(Collected data)
----
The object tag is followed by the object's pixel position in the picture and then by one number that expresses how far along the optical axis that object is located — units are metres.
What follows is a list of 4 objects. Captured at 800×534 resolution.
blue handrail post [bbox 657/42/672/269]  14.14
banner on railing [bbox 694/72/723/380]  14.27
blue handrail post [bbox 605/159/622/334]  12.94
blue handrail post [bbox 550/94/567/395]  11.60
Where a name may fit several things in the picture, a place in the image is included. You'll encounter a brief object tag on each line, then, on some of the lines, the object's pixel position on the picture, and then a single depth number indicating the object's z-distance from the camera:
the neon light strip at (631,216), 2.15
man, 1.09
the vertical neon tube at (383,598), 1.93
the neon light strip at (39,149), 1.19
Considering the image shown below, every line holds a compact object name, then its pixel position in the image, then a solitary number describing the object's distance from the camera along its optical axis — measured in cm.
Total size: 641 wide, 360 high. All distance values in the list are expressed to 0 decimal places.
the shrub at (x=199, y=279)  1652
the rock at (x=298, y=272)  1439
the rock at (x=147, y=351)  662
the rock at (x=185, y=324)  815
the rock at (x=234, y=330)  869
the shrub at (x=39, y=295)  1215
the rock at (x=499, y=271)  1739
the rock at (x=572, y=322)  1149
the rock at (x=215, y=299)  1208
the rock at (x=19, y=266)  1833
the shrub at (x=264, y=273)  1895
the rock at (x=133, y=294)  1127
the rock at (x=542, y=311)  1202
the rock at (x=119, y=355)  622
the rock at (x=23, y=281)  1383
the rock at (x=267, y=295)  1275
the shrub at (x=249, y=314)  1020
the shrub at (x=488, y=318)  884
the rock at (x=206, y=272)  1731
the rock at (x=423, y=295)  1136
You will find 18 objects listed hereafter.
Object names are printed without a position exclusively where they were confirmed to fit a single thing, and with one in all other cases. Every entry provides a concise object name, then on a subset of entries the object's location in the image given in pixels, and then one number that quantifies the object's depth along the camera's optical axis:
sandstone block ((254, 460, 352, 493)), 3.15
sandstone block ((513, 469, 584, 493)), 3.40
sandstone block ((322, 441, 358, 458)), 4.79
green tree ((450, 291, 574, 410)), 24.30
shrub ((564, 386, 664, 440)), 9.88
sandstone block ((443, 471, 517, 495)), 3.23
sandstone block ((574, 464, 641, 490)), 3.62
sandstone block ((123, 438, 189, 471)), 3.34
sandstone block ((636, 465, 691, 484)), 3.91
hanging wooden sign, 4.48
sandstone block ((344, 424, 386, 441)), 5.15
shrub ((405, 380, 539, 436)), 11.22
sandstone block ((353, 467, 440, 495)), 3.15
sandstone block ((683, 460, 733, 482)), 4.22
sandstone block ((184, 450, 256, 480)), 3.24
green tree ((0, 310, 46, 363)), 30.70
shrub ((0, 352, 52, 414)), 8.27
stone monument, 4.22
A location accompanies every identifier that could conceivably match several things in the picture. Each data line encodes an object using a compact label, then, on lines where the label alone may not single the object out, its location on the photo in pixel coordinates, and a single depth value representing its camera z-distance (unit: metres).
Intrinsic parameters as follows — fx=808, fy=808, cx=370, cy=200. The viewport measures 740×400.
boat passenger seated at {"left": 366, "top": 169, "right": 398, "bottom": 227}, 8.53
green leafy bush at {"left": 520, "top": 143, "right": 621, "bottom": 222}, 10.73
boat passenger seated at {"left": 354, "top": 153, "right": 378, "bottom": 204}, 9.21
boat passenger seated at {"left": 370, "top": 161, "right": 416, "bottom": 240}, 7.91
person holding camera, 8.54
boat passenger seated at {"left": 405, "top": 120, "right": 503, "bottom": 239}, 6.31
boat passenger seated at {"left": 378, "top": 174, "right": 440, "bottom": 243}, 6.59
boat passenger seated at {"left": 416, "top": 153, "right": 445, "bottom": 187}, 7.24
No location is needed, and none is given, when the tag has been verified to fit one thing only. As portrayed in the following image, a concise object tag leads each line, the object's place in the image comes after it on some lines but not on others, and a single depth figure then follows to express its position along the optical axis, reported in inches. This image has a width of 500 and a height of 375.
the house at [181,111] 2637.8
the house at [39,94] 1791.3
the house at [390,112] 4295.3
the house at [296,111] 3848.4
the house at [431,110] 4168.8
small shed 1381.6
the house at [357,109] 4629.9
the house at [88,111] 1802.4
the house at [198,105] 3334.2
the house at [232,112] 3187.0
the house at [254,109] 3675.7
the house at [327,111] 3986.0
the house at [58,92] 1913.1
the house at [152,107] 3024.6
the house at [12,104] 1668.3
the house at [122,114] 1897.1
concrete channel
----
▶ **TASK TO CARRY OUT**
After the last line of the data, restate all the entries verbatim.

▶ **OUTPUT OF THE TASK**
The object tag is followed by the object's pixel position in the picture and then by one number that expresses how far along the optical axis that object is located — units are metres.
What follows is a list of 4 objects. Captured at 800×534 resolution.
blue handrail post [bbox 657/42/672/269]  14.14
banner on railing [bbox 694/72/723/380]  14.27
blue handrail post [bbox 605/159/622/334]  12.94
blue handrail post [bbox 550/94/567/395]  11.60
Where a name may fit several things in the picture, a place in the image is included. You'll encounter a brief object tag on each line, then, on some of the lines, the object's pixel position on the picture, and then a single depth number indicating the object's z-distance from the camera:
the neon light strip at (631,216), 2.15
man, 1.09
the vertical neon tube at (383,598), 1.93
the neon light strip at (39,149), 1.19
Considering the image shown below, every line holds a compact object name, then its pixel position in the image, then a solitary number describing the object's distance from the camera along its optical axis — measured in cm.
Total size: 641 wide, 360 high. All distance values in the list are expressed to 0 decimal places.
the shrub at (x=199, y=279)  1652
the rock at (x=298, y=272)  1439
the rock at (x=147, y=351)  662
the rock at (x=185, y=324)  815
the rock at (x=234, y=330)  869
the shrub at (x=39, y=295)  1215
the rock at (x=499, y=271)  1739
the rock at (x=572, y=322)  1149
the rock at (x=215, y=299)  1208
the rock at (x=19, y=266)  1833
the shrub at (x=264, y=273)  1895
the rock at (x=133, y=294)  1127
the rock at (x=542, y=311)  1202
the rock at (x=119, y=355)  622
the rock at (x=23, y=281)  1383
the rock at (x=267, y=295)  1275
the shrub at (x=249, y=314)  1020
the shrub at (x=488, y=318)  884
the rock at (x=206, y=272)  1731
the rock at (x=423, y=295)  1136
You will find 18 objects listed hereafter.
Object names are printed without a position exclusively where they were confirmed to fit a single thing, and with one in all other cases. Every entry provides a concise object name, then on a subset of entries the object's location in the image given in pixels, and then one number that quantifies the object's depth along the camera's optical axis:
sandstone block ((254, 460, 352, 493)), 3.15
sandstone block ((513, 469, 584, 493)), 3.40
sandstone block ((322, 441, 358, 458)), 4.79
green tree ((450, 291, 574, 410)), 24.30
shrub ((564, 386, 664, 440)), 9.88
sandstone block ((443, 471, 517, 495)), 3.23
sandstone block ((574, 464, 641, 490)), 3.62
sandstone block ((123, 438, 189, 471)), 3.34
sandstone block ((636, 465, 691, 484)), 3.91
hanging wooden sign, 4.48
sandstone block ((344, 424, 386, 441)), 5.15
shrub ((405, 380, 539, 436)), 11.22
sandstone block ((353, 467, 440, 495)), 3.15
sandstone block ((683, 460, 733, 482)), 4.22
sandstone block ((184, 450, 256, 480)), 3.24
green tree ((0, 310, 46, 363)), 30.70
shrub ((0, 352, 52, 414)), 8.27
stone monument, 4.22
A location accompanies every identifier that could conceivably match several things in the picture. Each data line encodes an object using a compact label, then, on lines where the label alone may not single the object out, its location on the photo in pixel coordinates, and a single depth value representing its camera z-distance (unit: metres).
Intrinsic parameters as follows — fx=808, fy=808, cx=370, cy=200. The viewport measures 740×400.
boat passenger seated at {"left": 366, "top": 169, "right": 398, "bottom": 227}, 8.53
green leafy bush at {"left": 520, "top": 143, "right": 621, "bottom": 222}, 10.73
boat passenger seated at {"left": 354, "top": 153, "right": 378, "bottom": 204}, 9.21
boat passenger seated at {"left": 370, "top": 161, "right": 416, "bottom": 240}, 7.91
person holding camera, 8.54
boat passenger seated at {"left": 405, "top": 120, "right": 503, "bottom": 239}, 6.31
boat passenger seated at {"left": 378, "top": 174, "right": 440, "bottom": 243}, 6.59
boat passenger seated at {"left": 416, "top": 153, "right": 445, "bottom": 187}, 7.24
No location is needed, and none is given, when the tag has been verified to fit one thing only. As portrayed in the following image, a concise object tag leads each line, the object's place in the image comes after it on some lines but not on others, and a single depth figure then follows to express its position along the optical axis, reported in inches. This image has a width of 500 and a height of 375.
the house at [181,111] 2637.8
the house at [39,94] 1791.3
the house at [390,112] 4295.3
the house at [296,111] 3848.4
the house at [431,110] 4168.8
small shed 1381.6
the house at [357,109] 4629.9
the house at [88,111] 1802.4
the house at [198,105] 3334.2
the house at [232,112] 3187.0
the house at [254,109] 3675.7
the house at [327,111] 3986.0
the house at [58,92] 1913.1
the house at [152,107] 3024.6
the house at [12,104] 1668.3
the house at [122,114] 1897.1
concrete channel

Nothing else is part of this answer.